SPP DAH Power Prices2

Equally interesting was the real time market. Real time balancing markets aren’t new in SPP- the Energy Imbalance Service (EIS) market was in place prior to March 1st. The process for clearing has been updated, though, and is now based on changes from the day-ahead process and reserve needs as well. Real time markets can be more volatile, especially when their intent is to balance differences between the results of day-ahead and actual. Looking at real time prices, we can see that a major system issue occurred on March 3rd that pushed prices across the grid close to $1,400/MWh as shown below.

SPP RT5AVG Power Prices2

We can look at the generation data to understand what causes prices to spike to these types of levels.

Hourly Generation by Fuel Type2

On March 3rd two generation changes occurred.

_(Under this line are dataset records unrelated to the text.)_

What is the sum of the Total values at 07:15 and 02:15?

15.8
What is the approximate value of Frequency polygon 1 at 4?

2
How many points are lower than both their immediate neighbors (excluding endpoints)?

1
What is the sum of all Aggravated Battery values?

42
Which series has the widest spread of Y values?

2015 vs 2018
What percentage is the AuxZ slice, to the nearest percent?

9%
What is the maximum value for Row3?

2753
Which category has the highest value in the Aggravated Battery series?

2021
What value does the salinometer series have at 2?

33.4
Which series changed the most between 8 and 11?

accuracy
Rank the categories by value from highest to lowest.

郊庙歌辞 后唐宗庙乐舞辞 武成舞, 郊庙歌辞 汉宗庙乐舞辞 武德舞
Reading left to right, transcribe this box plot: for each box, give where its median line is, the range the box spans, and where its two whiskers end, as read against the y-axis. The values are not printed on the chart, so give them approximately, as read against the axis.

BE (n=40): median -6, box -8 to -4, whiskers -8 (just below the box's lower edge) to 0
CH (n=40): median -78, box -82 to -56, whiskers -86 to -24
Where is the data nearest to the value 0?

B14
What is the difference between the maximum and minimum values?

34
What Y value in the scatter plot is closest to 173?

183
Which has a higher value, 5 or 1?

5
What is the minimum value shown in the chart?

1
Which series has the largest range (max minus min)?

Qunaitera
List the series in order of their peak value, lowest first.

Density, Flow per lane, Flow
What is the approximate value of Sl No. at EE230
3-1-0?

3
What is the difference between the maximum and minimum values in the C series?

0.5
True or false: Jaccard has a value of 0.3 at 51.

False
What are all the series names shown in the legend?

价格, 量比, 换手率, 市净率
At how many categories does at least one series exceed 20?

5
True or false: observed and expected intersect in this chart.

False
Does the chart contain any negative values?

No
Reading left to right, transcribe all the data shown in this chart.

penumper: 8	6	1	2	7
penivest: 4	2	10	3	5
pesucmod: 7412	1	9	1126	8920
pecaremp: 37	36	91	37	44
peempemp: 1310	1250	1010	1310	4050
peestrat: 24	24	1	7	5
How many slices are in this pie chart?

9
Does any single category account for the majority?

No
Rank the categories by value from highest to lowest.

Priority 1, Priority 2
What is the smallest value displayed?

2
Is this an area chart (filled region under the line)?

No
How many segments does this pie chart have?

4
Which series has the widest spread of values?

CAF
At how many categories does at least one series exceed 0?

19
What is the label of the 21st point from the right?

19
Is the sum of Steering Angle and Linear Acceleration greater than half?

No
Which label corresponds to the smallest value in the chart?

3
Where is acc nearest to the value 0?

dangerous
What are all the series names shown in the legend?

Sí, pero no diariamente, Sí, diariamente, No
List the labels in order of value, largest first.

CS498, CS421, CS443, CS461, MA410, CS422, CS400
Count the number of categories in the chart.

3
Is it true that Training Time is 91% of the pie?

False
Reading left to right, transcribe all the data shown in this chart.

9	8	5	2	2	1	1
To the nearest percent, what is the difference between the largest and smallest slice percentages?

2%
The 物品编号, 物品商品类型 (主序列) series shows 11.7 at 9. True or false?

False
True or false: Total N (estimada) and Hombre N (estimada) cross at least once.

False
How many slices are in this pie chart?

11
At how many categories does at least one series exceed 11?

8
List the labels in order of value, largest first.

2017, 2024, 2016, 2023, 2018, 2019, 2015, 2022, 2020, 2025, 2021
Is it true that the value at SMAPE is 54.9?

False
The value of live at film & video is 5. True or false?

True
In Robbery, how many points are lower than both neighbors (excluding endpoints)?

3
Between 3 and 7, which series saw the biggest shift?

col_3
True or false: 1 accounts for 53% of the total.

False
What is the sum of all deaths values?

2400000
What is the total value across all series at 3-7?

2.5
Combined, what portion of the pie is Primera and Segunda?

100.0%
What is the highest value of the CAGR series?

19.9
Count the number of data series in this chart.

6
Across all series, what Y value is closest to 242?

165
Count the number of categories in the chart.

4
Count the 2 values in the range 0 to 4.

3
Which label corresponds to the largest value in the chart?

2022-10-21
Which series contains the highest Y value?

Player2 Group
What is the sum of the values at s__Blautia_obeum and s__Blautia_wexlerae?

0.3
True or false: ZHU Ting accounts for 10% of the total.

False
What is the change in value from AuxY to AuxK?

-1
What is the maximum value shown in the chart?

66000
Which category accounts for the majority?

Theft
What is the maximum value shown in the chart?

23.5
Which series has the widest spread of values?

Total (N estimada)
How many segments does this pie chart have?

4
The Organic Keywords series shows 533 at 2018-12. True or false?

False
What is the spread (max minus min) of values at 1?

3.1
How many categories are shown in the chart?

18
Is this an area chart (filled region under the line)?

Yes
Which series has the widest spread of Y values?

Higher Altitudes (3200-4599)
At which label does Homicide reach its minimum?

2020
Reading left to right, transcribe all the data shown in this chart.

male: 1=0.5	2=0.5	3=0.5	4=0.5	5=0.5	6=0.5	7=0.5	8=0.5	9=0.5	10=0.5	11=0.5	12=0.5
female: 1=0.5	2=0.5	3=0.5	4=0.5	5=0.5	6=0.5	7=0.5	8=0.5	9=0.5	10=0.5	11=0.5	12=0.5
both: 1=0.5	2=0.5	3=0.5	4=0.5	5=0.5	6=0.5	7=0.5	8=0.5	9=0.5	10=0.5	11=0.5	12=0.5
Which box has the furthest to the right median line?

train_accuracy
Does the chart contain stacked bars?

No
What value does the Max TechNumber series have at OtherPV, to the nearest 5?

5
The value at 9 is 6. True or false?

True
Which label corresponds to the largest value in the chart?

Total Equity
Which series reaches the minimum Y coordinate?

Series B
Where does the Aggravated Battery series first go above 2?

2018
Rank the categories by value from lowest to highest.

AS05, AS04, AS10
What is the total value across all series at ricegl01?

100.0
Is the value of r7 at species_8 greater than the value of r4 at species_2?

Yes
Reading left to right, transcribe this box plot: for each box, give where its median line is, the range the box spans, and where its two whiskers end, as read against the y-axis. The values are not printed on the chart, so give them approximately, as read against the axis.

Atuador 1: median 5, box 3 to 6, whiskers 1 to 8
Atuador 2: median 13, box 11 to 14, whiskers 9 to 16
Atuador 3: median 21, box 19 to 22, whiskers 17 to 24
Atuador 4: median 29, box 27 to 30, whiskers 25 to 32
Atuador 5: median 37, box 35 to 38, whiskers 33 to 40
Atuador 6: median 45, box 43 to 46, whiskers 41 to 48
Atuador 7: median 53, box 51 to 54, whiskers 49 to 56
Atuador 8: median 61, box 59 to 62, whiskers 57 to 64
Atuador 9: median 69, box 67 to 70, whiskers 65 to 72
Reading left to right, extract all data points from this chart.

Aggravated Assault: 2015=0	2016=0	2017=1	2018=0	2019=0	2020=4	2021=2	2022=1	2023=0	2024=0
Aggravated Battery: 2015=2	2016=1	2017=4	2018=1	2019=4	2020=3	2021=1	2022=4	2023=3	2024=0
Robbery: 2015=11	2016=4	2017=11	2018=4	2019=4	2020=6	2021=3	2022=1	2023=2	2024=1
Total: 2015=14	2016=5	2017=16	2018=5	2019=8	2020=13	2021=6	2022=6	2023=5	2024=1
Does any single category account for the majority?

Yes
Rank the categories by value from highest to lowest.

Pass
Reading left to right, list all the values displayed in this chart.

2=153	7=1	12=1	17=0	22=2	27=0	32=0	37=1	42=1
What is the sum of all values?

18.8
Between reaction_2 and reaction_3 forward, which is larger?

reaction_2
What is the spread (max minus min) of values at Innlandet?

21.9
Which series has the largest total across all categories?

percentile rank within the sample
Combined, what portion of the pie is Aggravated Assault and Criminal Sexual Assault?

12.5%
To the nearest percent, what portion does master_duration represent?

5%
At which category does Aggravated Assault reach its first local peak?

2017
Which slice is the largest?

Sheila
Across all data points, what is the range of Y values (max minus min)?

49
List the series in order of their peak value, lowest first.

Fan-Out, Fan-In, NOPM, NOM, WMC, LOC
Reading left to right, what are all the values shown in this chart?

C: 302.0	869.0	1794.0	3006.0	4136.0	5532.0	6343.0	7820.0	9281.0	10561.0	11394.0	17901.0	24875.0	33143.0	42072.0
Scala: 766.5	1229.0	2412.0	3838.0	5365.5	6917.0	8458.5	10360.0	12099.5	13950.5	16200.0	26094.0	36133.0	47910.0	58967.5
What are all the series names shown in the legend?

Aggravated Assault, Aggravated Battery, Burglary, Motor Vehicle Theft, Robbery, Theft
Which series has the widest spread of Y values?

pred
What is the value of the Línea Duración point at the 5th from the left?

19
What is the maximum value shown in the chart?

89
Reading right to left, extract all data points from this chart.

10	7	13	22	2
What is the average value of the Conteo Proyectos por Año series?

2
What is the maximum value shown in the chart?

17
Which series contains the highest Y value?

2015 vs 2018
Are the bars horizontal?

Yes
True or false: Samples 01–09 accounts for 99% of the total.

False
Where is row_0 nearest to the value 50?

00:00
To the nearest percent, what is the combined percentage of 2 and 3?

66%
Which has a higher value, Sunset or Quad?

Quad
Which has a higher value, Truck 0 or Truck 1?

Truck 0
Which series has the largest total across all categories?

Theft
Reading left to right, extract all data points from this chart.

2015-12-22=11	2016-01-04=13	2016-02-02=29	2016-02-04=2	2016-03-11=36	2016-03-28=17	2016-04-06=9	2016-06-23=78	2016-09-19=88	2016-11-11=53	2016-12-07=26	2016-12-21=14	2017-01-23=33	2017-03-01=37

1) Wind generation (the light blue region) decreased considerably. At 6:00 AM on 3/3/2014 wind generation accounted for only 531MWs of power on the grid. This is only 25% of the 2,198MWs that were on the grid just 24 hours earlier. SPP indicated that the cold weather led to the icing of some wind farms, which was difficult to predict. An article summarizing this is located in the last section of this document.

Hourly Generation by Fuel Type inset

Looking at the wind forecast below for that same period and the hours leading up to March 2nd we can see the major gap between forecasted wind generation (Gray, Red and Blue lines) and actual wind generation (Yellow line).

SPP Hourly Wind Generation Forecast Vs Actual2

2) The second noted generation change is likely related to the first: more expensive peaking oil generators are turned on to make up for missing wind generation. These are the small red bars that appear in the graph. Oil is not cheap and it is, obviously, more expensive than wind where there is no fuel cost. But it is extremely beneficial to an electric grid. Oil units are quick to start and can respond to market issues in the real time.

All-in-all, it was an exciting first week of the market. Prices responded to grid conditions. Grid conditions were driven by the usual culprits- temperature, demand, fuel prices and generator availability. A week later the market has slowed down with Day-ahead prices trending between $20 and $60 and real time prices are nowhere near the extreme values seen just days before.

The ABB teams were ready and supporting the market as the events unfolded. Velocity Suite was ready on go-live date providing data to clients as the results were posted. New reports (many of them were used in the examples above) were available to support analysis of the new market. The ABB nMarket software for SPP underwent a technology uplift and was re-platformed for the launch of the new market. nMarket had been available throughout Market Trials and Parallel Operations to support testing and all new market activities for market participants in SPP. This includes a bid-to-bill transaction management platform for bidding, position management, DA and RT scheduling, dispatch, meter data management, shadow settlements, and reporting.

This won’t be the last market event in SPP. Summer is just around the corner and this could mean more high demand and high prices. SPP is also planning the Phase II enhancements to the new Integrated Marketplace, which includes the adoption of FERC Order 755 and modeling enhancements for combined cycle resources. The ABB teams are ready for action and we look forward to supporting the SPP market in the months and years to come.